Nalguma imprensa europeia, Recep Erdogan foi tratado durante toda a campanha eleitoral, incluindo na primeira volta, cuja ida às urnas foi há 15 dias, como "o Sultão" que estava a ser desafiado pelo liberal e com menos apetite pelo poder musculado Kemal Kilicdaroglu, cujo maior triunfo foi ter conseguido levar o poderoso Presidente a uma segunda volta.
Estas eleições, que não foram, de facto, uma surpresa, teve ainda como particularidade terem sido pista de corrida para o grande jogo de xadrez global, com os ocidentais, europeus e norte-americanos, a apostarem em Kilicdaroglu, enquanto o eixo Moscovo-Pequim, embora os russos de forma mais evidente, meteram as fichas quase todas em Erdogan.
E não foi sem esforço que o "Sultão" conseguiu manter o poder, que já é seu desde 2004, primeiro, como primeiro-ministro, até 2014, e depois como Presidente, cargo que vai manter agora, com 69 anos, por mais cinco anos, tendo conseguido mesmo ultrapassar a difícil situação em que estava com as falhas que lhe são apontadas no processo de reconstrução nas regiões afectadas pelo sismo de 06 de Fevereiro, que causou mais de 50 mil mortos, incluindo na vizinha Síria.
O também fundador, em 2001, do Partido da Justiça e Desenvolvimento (AKP), não perdeu tempo para se dirigir aos turcos depois de confirmada a reeleição, com 52,10 por cento, afirmando que foi "com o apoio do povo" que conseguiu a vitória e que agora vai "fazer tudo para ser merecedor desta confiança renovada" como foi sempre nos últimos 21 anos, afirmando-se como Presidente dos 85 milhões de turcos.

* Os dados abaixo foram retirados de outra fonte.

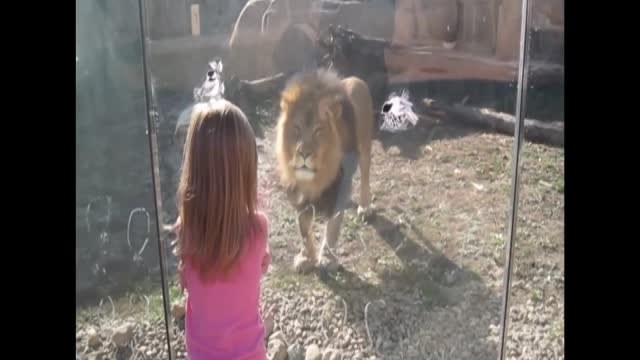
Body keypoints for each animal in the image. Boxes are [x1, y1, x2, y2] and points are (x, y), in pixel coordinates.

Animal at [276, 69, 376, 272]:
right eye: (296, 129)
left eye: (318, 130)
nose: (304, 153)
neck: (316, 177)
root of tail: (353, 78)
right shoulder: (299, 196)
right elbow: (303, 229)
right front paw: (306, 258)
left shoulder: (338, 189)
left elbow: (333, 226)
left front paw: (328, 258)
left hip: (364, 147)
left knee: (365, 175)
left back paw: (365, 207)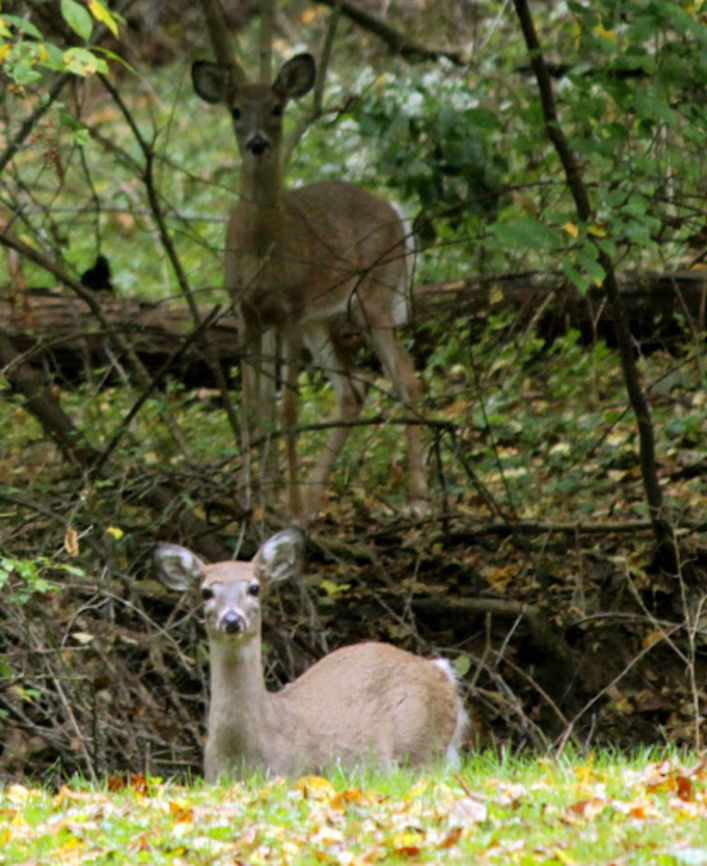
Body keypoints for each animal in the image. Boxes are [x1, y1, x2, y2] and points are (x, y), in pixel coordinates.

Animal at [191, 52, 428, 521]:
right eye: (236, 111)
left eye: (277, 108)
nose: (258, 144)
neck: (264, 247)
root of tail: (395, 211)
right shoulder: (247, 311)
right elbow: (255, 405)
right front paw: (253, 499)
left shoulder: (291, 308)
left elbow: (288, 408)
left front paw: (286, 502)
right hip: (326, 318)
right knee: (353, 391)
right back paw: (317, 499)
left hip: (373, 296)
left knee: (406, 379)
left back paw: (416, 499)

Mas sabe que a tarefa que tem pela frente não vai ser fácil, desde logo a hiperinflação - mais de 50% - em que a Turquia está mergulhada, o que o levou a afirmar, neste seu primeiro discurso, que a sua principal prioridade é agora "combater os preços altos criados pela inflação e compensar as perdas sentidas pela população no seu bem-estar durante os últimos meses".
Embora sem esquecer que o país continua a enfrentar a hercúlea tarefa de reconstruir as regiões onde o sismo deixou um rasto de destruição, protendo alocar a esse esforço todos os meios possíveis do Estado.
Onde Erdogan tem mais palco para brilhar é na política externa, especialmente devido ao seu papel de mediador equidistante no conflito na Ucrânia-Rússia, com um protagonismo decisivo na questão dos cereais do Mar Negro, cujo acordo, denominado Iniciativa do Mar Negro, permitiu, em Julho de 2022, criar um corredor para a exportação de grãos ucranianos através do Mar Negro.
Este acordo incluiu, além de Moscovo e Kiev, a ONU e a Turquia, e tanto Erdogan como o Secretário-Geral da ONU, António Guterres, têm agora em mãos a batata quente de garantir que a parte prometida aos russos, de levantamento das sanções que incidem sobre o seu corredor das exportações de cereais e fertilizantes, aconteça de facto, de forma a garantir a sua renovação dentro de aproximadamente 60 dias.
Outra das tarefas da Turquia e ONU é garantir que os cereais, cujo desbloqueamento foi conseguido depois de uma tremenda campanha mediática sob a égide da garantia dos cereais para as populações africanas em stresse alimentar grave alegadamente devido à guerra, sigam agora efectivamente para África e outras regiões em dificuldades alimentares, porque, como se tem visto, a esmagadora maior parte destes grãos e subprodutos, como o óleo de soja e de milho, têm sido canalizados para os países mais ricos, incluindo a vergonhosa situação de a Espanha ser dos mais beneficiados para alimentar com eles os seus porcos.